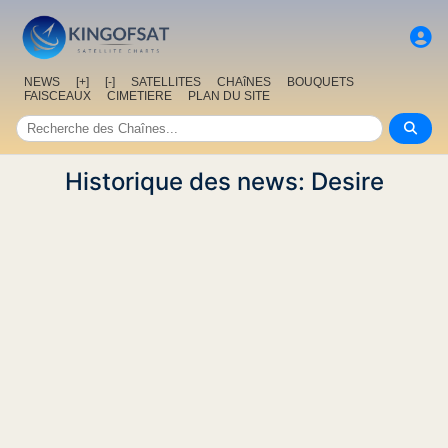
NEWS
[+]
[-]
SATELLITES
CHAîNES
BOUQUETS
FAISCEAUX
CIMETIERE
PLAN DU SITE
Historique des news: Desire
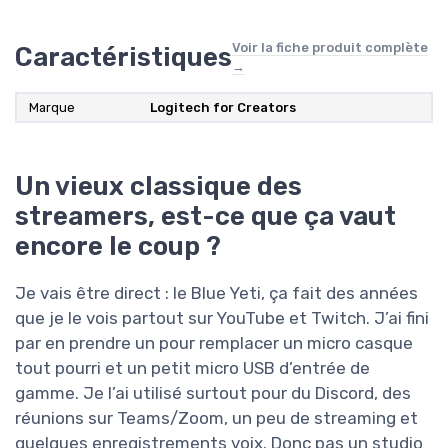
Voir la fiche produit complète
Caractéristiques
→
Marque
Logitech for Creators
Un vieux classique des
streamers, est-ce que ça vaut
encore le coup ?
Je vais être direct : le Blue Yeti, ça fait des années
que je le vois partout sur YouTube et Twitch. J’ai fini
par en prendre un pour remplacer un micro casque
tout pourri et un petit micro USB d’entrée de
gamme. Je l’ai utilisé surtout pour du Discord, des
réunions sur Teams/Zoom, un peu de streaming et
quelques enregistrements voix. Donc pas un studio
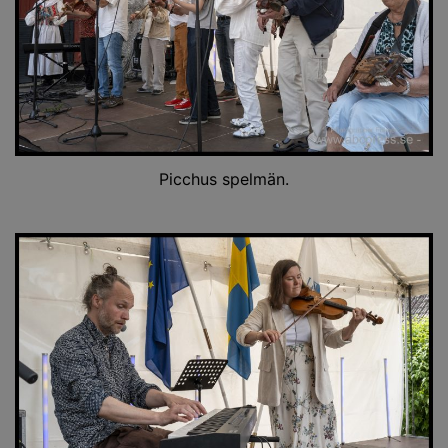
Picchus spelmän.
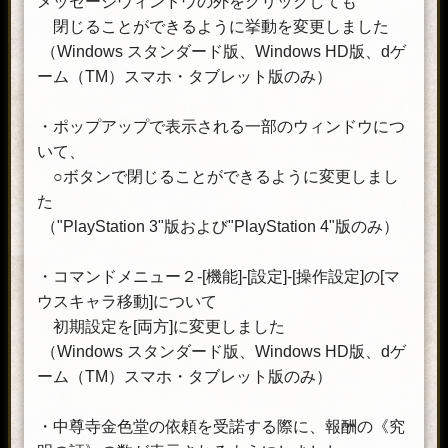
メッセージウィンドウの外をクリックしても
閉じることができるように挙動を変更しました
（Windows スタンダード版、Windows HD版、dゲ
ーム（TM）スマホ・タブレット版のみ）
・ポップアップで表示される一部のウィンドウにつ
いて、
○ボタンで閉じることができるように変更しまし
た
（"PlayStation 3"版および"PlayStation 4"版のみ）
・コマンドメニュー２-[機能]-[設定]-[操作設定]の[マ
ウスキャラ移動]について
初期設定を[両方]に変更しました
（Windows スタンダード版、Windows HD版、dゲ
ーム（TM）スマホ・タブレット版のみ）
・中尊寺金色堂の依頼を受諾する際に、報酬の《究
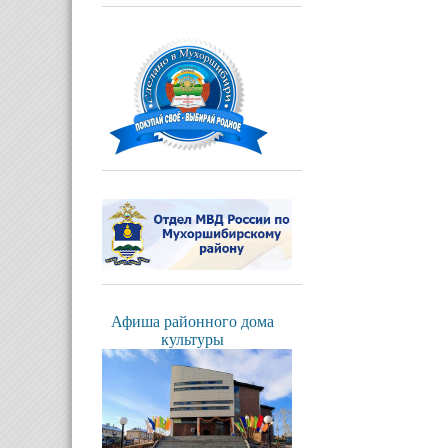
Афиша районного дома
культуры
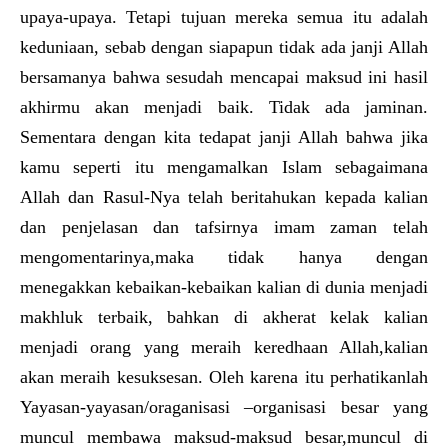
upaya-upaya. Tetapi tujuan mereka semua itu adalah
keduniaan, sebab dengan siapapun tidak ada janji Allah
bersamanya bahwa sesudah mencapai maksud ini hasil
akhirmu akan menjadi baik. Tidak ada jaminan.
Sementara dengan kita tedapat janji Allah bahwa jika
kamu seperti itu mengamalkan Islam sebagaimana
Allah dan Rasul-Nya telah beritahukan kepada kalian
dan penjelasan dan tafsirnya imam zaman telah
mengomentarinya,maka tidak hanya dengan
menegakkan kebaikan-kebaikan kalian di dunia menjadi
makhluk terbaik, bahkan di akherat kelak kalian
menjadi orang yang meraih keredhaan Allah,kalian
akan meraih kesuksesan. Oleh karena itu perhatikanlah
Yayasan-yayasan/oraganisasi –organisasi besar yang
muncul membawa maksud-maksud besar,muncul di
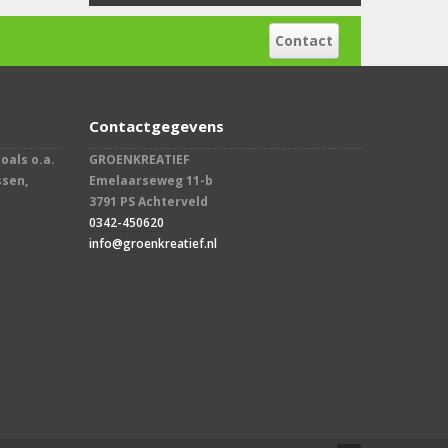
Contact
Contactgegevens
oals o.a.
GROENKREATIEF
ssen,
Emelaarseweg 11-b
3791 PS Achterveld
0342-450620
info@groenkreatief.nl​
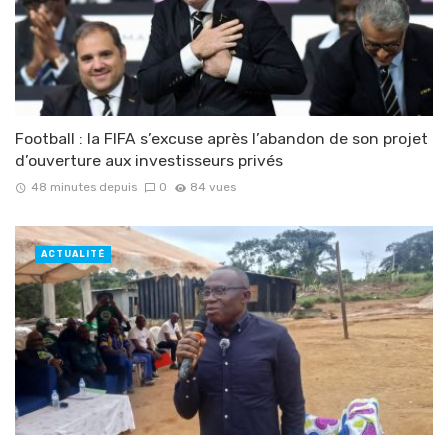
Football : la FIFA s’excuse après l’abandon de son projet
d’ouverture aux investisseurs privés
48 minutes depuis
0
84 vues
ACTUALITÉ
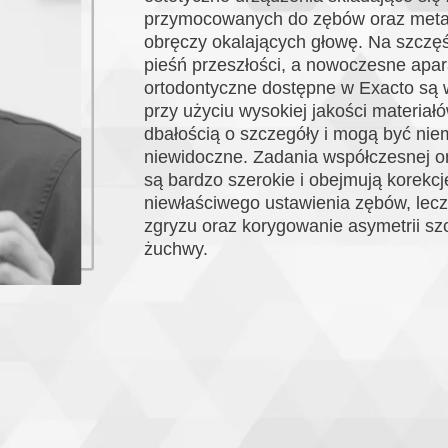
przymocowanych do zębów oraz met
obręczy okalających głowę. Na szczęś
pieśń przeszłości, a nowoczesne apar
ortodontyczne dostępne w Exacto są
przy użyciu wysokiej jakości materiałó
dbałością o szczegóły i mogą być nie
niewidoczne. Zadania współczesnej or
są bardzo szerokie i obejmują korekcj
niewłaściwego ustawienia zębów, lec
zgryzu oraz korygowanie asymetrii szc
żuchwy.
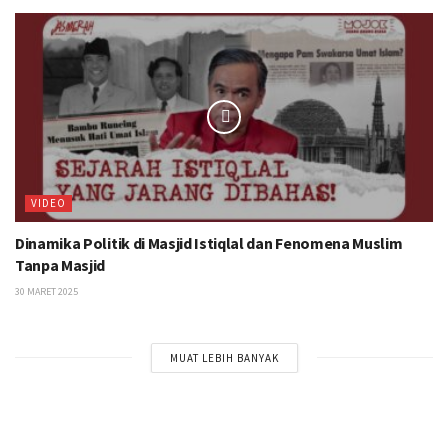
VIDEO
Dinamika Politik di Masjid Istiqlal dan Fenomena Muslim
Tanpa Masjid
30 MARET 2025
MUAT LEBIH BANYAK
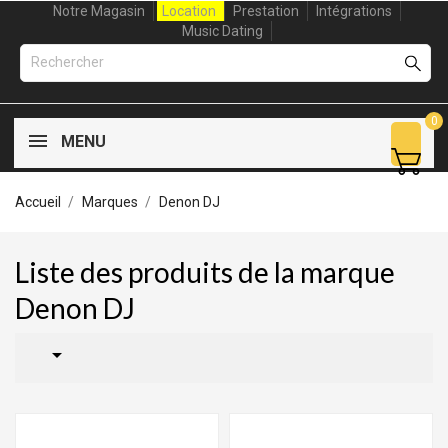
Notre Magasin
Location
Prestation
Intégrations
Music Dating
0
MENU
Accueil
Marques
Denon DJ
Liste des produits de la marque
Denon DJ

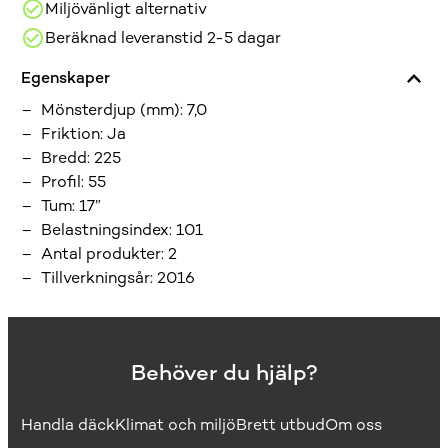
Miljövänligt alternativ
Beräknad leveranstid 2-5 dagar
Egenskaper
Mönsterdjup (mm)
:
7,0
Friktion
:
Ja
Bredd
:
225
Profil
:
55
Tum
:
17”
Belastningsindex
:
101
Antal produkter
:
2
Tillverkningsår
:
2016
Behöver du hjälp?
Handla däck
Klimat och miljö
Brett utbud
Om oss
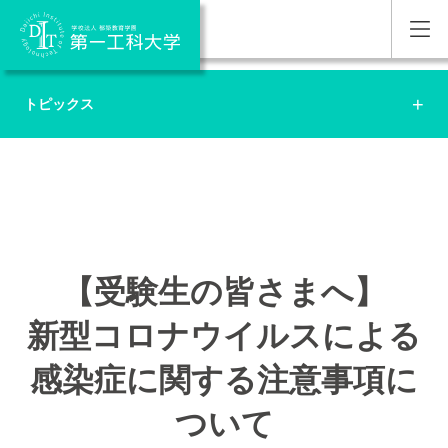
トピックス
【受験生の皆さまへ】
新型コロナウイルスによる
感染症に関する注意事項に
ついて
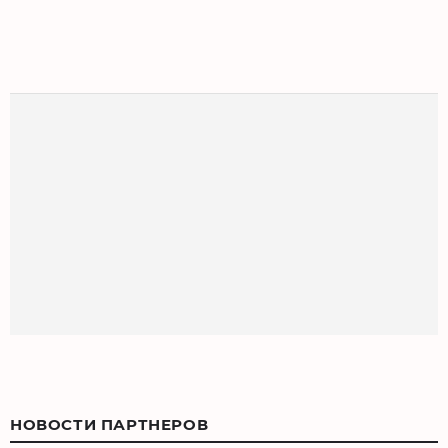
НОВОСТИ ПАРТНЕРОВ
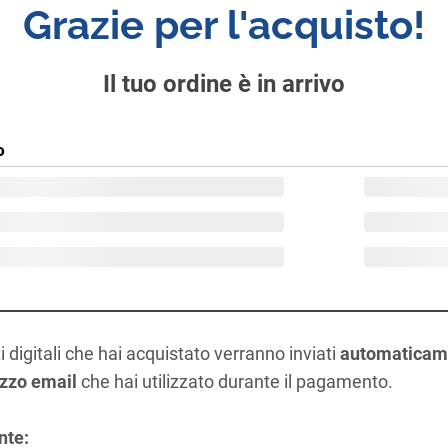
Grazie per l'acquisto!
Il tuo ordine è in arrivo
o
ti digitali che hai acquistato verranno inviati
automaticam
rizzo email
che hai utilizzato durante il pagamento.
nte:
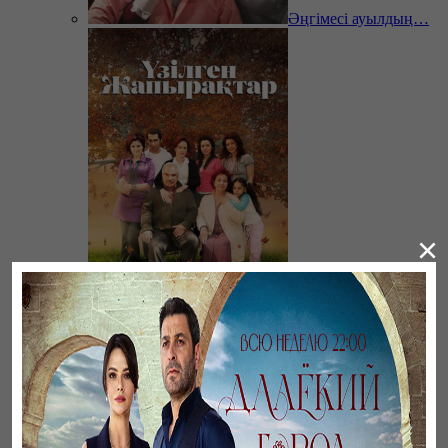
Әңгімесі ауылдың…
×
Үзілген жапырақтар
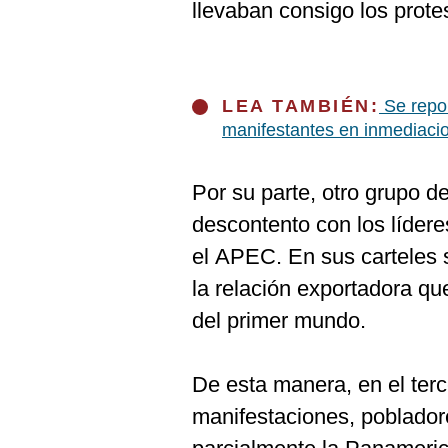
llevaban consigo los prote
LEA TAMBIÉN:
Se repor
manifestantes en inmediaci
Por su parte, otro grupo d
descontento con los lídere
el APEC. En sus carteles 
la relación exportadora qu
del primer mundo.
De esta manera, en el terc
manifestaciones, poblado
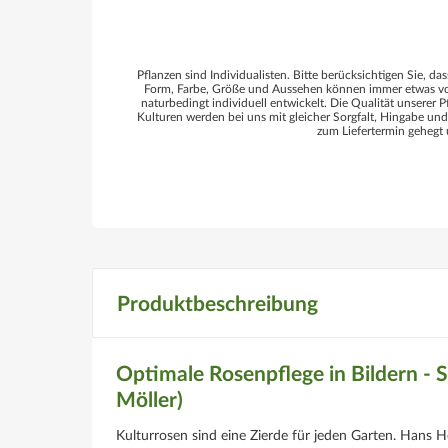
Pflanzen sind Individualisten. Bitte berücksichtigen Sie, das
Form, Farbe, Größe und Aussehen können immer etwas von
naturbedingt individuell entwickelt. Die Qualität unserer P
Kulturen werden bei uns mit gleicher Sorgfalt, Hingabe un
zum Liefertermin gehegt 
Produktbeschreibung
Optimale Rosenpflege in Bildern - S
Möller)
Kulturrosen sind eine Zierde für jeden Garten. Hans He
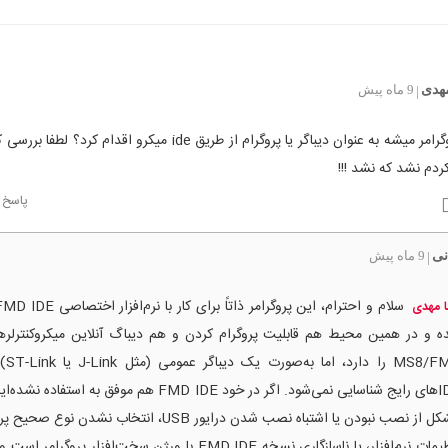
هدی
9 ماه پیش
|
با این پروگرامر میشه به عنوان دیباگر یا پروگرام از طریق ide میکرو اقدام کرد
ردم نشد که نشد !!!
پاسخ
نی
9 ماه پیش
|
 مهدی
ه و در همین محیط هم قابلیت پروگرام کردن و هم دیباگ آنلاین میکروکنترلر
MS8/FMD 
IDEهای رایج شناسایی نمی‌شود. اگر در خود FMD IDE هم موفق به استفا
مشکل از نصب نبودن یا اشتباه نصب شدن درایور USB، انتخاب نشدن نو
تنظیمات نرم‌افزار، یا ناسازگاری نسخه FMD IDE با ورژن سخت‌افزار پروگرا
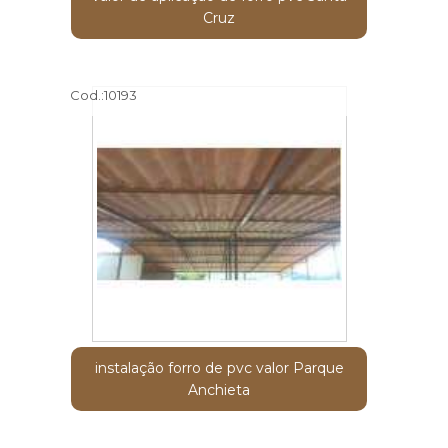
Cruz
Cod.:
10193
instalação forro de pvc valor Parque
Anchieta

** TO-DO ITEM **
The answer must consist of every line from the entries above that contains "Masjid".

** TASK RESULT **
Dinamika Politik di Masjid Istiqlal dan Fenomena Muslim
Tanpa Masjid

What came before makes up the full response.